I love something one of those friends posted this morning;


"I still crave the extravagant gesture, the woman spilling a year’s wages on the feet of Jesus, the rarest perfume, washing his feet and drying them with her hair, a gesture so sensual it left the other men in the room paralyzed with criticism, analysis, theoretical moral concern - for what - the poor?


Or was it just misdirected outrage in light of the glaring poverty of their own imaginations?" Linford Detweiler


Jesus' interest in people must have so strongly connected with their heart. And it seems like often the people he connected with so strongly and beautifully were people with wounded hearts.


So I think there is something about the wounding and breaking processes, the processes that were so wrong or so painful and feels unredeemable, of life that open us up to heart connection. It's so often true that those events that have been painful make us respond by hiding our hearts away but also I think they create a yearning to have our hearts opened up and connected with others.


At least with people that we think value our heart. Not our wisdom, our beauty, but our heart.


The mystery of that heart. Just as I believe God finds endless enjoyment watching us grow and act and be, we find people who connect with that open-ended invitation to be who we were created to be.

When we are in conversation with those people it feels open and inviting. We don't have to measure our words. We get to experiment in ways that perhaps have been shut down for years.


Silliness becomes possible. Wisdom unexpectedly shows up. Tears happen. Empathy connects us. We walk away invigorated and refreshed.


Friday, April 1, 2011

Rob Bell and my family, a parable

My kids don't have to struggle to be my kids that I love so much. They don't have to do anything. If they want to participate in that relationship all they have to do is rest in being my kids. I don't require that they love me, though I like that, they don't have to do special practices altho hey, if they give me a little red two-seater as I have requested, I'd love it.


I haven't given them a booklet on how to maintain that family relationship because thankfully at some point we developed a healthy "spirit" of the family that they can either grow in or grow away from. I'm not even requiring that Scott love me the same way Tim does, and I certainly don't need Jenny to keep track of Jesse's way of being with me.

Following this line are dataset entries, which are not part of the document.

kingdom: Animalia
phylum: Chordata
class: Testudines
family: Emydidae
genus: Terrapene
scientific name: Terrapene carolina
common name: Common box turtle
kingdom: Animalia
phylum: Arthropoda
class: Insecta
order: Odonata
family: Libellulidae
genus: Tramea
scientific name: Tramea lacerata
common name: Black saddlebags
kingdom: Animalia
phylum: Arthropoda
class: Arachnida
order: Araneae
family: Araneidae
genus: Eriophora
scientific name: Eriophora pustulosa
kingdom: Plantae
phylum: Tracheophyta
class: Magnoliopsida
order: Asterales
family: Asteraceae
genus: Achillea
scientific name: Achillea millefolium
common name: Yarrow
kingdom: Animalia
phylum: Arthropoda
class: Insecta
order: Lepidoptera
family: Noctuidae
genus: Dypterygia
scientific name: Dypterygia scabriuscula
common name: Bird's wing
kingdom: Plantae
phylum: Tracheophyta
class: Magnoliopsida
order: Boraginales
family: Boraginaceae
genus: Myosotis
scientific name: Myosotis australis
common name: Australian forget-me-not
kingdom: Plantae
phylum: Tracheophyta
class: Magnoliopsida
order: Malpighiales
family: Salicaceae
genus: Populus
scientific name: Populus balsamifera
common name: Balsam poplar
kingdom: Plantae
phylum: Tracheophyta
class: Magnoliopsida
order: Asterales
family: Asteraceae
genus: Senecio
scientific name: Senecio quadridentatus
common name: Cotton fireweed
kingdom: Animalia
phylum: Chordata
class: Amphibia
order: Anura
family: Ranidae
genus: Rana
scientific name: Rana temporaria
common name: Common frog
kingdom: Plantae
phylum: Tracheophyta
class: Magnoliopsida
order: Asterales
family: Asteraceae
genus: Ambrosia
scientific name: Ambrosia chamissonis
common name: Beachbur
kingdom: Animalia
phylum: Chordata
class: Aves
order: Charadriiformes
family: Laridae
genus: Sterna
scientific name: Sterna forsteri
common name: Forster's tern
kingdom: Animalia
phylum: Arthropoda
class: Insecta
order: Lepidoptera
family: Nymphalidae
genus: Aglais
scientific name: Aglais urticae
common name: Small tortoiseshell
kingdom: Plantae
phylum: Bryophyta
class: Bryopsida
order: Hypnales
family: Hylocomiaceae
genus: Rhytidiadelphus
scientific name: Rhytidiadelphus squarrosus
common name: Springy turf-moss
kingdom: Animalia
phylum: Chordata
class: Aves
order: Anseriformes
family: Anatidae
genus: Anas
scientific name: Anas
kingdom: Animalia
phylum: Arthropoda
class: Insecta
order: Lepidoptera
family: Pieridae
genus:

As we love each other, our being with each other will grow and develop and change if it needs to, to allow us to continue to love each other in ways that work.


Are there specific ways of being and doing that will enhance the relationship? Yup! Could we develop and use a booklet to enhance the growth of love in the family? Sure enough.


But without referencing the "spirit" of the family, even following the instructions in that booklet won't produce more closeness in fact it could lead to disjointedness.


I have to wonder if part of the enjoyment of my family is that I just plain and simply think my kids are the best. Thinking of them, and the fact that they are where they are, just gives me pleasure.